Aqui é importante relatar outro fato: as bancadas em muitas oportunidades não estão alinhadas com a cúpula dos partidos, o que é uma característica intrínseca da definição de cartel. Por exemplo, é sabido que a bancada tucana na Câmara é pró-impeachment; já os cardeais tucanos não, com cada um deles e seu grupo defendendo seus próprios interesses. Alckmin sinaliza que não haja impeachment até 2018, pois assim entende que será favorito na eleição, já que o PT chegaria desgastado ao pleito; Serra dá a entender que não gostaria de ruptura política (mesmo que constitucional - via impeachment), pois flertaria com o parlamentarismo e com possível aceno do PMDB ao cargo de primeiro-ministro; Aécio gostaria de novas eleições, já que sabe que em 2018 a indicação deverá ser de Alckmin no PSDB. Já no PMDB, há alas que desejam o impeachment, pois temem que o partido sofra punição nas urnas por participar do governo Dilma e, principalmente, por não aderir à tese do impeachment. É mais do que sabido que os cardeais do PMDB não gostariam de um desenlace com o PT, pois imaginam que isso teria custos elevados - Dilma dificilmente cairia sozinha, além de o PMDB ter receio de assumir o passivo - esqueletos- das administrações petistas até 2018. Por isso titubeiam tanto, hora sinalizando conversas pró-impeachment, hora com falas moderadas. Ou seja: os cardeais desses partidos tomam as decisões tendo em vista, principalmente, a disputa de poder dentro do Cartel, e não necessariamente alinhado aos anseios de suas bancadas, militantes, eleitores ou de suas históricas bandeiras partidárias (liberalismo, socialdemocracia, socialismo, etc.). É daí que surge a explicação da falta de representatividade dos partidos. Logo, depreende-se que as legendas são meros instrumentos de poder nas mãos dos seus respectivos cardeais.
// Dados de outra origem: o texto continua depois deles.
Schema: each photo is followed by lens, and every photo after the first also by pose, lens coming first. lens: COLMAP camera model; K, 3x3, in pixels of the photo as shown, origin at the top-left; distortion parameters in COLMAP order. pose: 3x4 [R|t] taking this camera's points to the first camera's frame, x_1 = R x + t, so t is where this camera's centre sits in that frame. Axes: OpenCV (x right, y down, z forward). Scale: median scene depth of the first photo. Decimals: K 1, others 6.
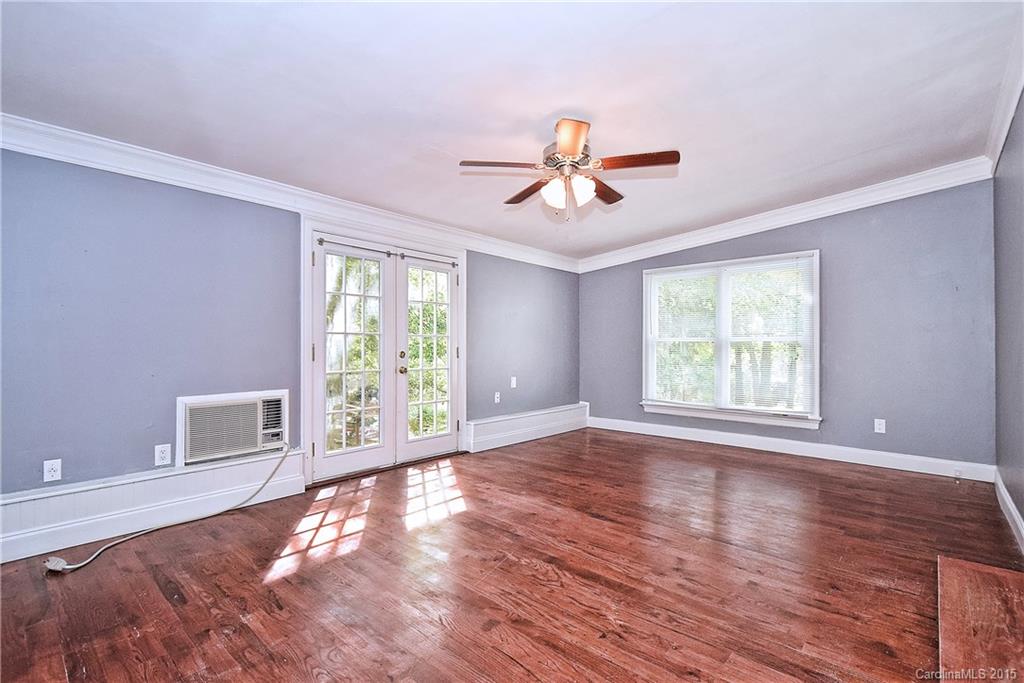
lens RADIAL K [[466.6, 0, 523.8], [0, 466.6, 343.6], [0, 0, 1]] dist [0.000933, -0.000163]
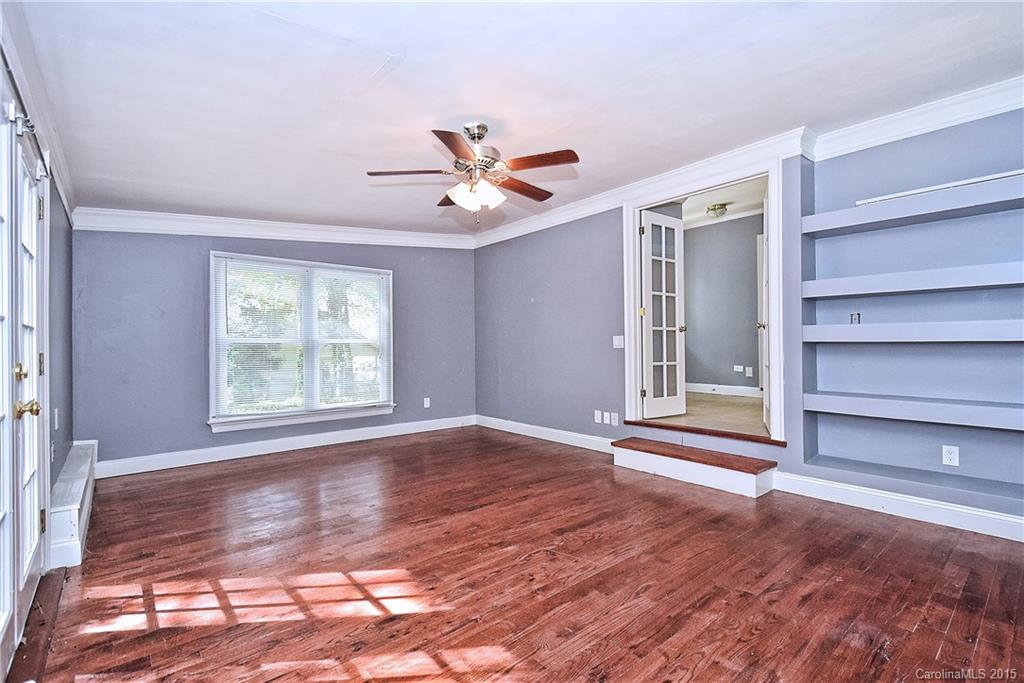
lens RADIAL K [[466.6, 0, 523.8], [0, 466.6, 343.6], [0, 0, 1]] dist [0.000933, -0.000163]
pose [[0.128733, 0.003644, 0.991673, -0.579555], [0.001946, 0.999990, -0.003927, 0.001258], [-0.991677, 0.002435, 0.128724, 0.495448]]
"Enquanto isso, o Brasil, em meio a incompetência política-administrativa de Dilma e a disputa de poder dentro do Cartel Político, caminha a passos largos para o buraco político-econômico-institucional. Diante desse cenário, a Nação precisa de um choque de gestão e de credibilidade. Precisa, portanto, de um novo governo. O impeachment não é uma bomba atômica, como disse FHC. É, sim, um instrumento constitucional de proteção da sociedade e das instituições, e que funcionou muito bem em 1992. Com certeza, agora levaria a uma reorganização das forças políticas no Congresso. E que nas eleições de 2018, o Brasil possa ter a necessária oxigenação na esfera política.

Nota: De forma alguma através desta análise, pretende-se mostrar que o PSDB seja igual ao PT ou ao PMDB. Não se trata disso, o que se almeja é desnudar a racionalidade dos atores, e como funciona o REAL jogo da política, que é ocultado pela cortina de fumaça produzido pelo marketing político. Reafirmamos: há divergências fundamentais, sim, entre PSDB e PT, as quais foram detalhadas ao longo das partes I, II e III. Porém, a arena política no qual esses partidos jogam é bem diferente da que o senso comum aponta. Sem dúvida, há fortes barreiras à entrada e à saída do Partido Cartel. A partir desse arcabouço teórico, fica mais fácil compreender o atual teatro político do impeachment da Presidente Dilma, bem como a crise política que vivenciamos, que em parte tem origem na disputa de poder dentro do Cartel e da falência do presidencialismo de coalizão nos termos que conhecemos. Isso não significa que não possa haver um rearranjo futuro das principais forças, mas entendemos que serão em novas bases.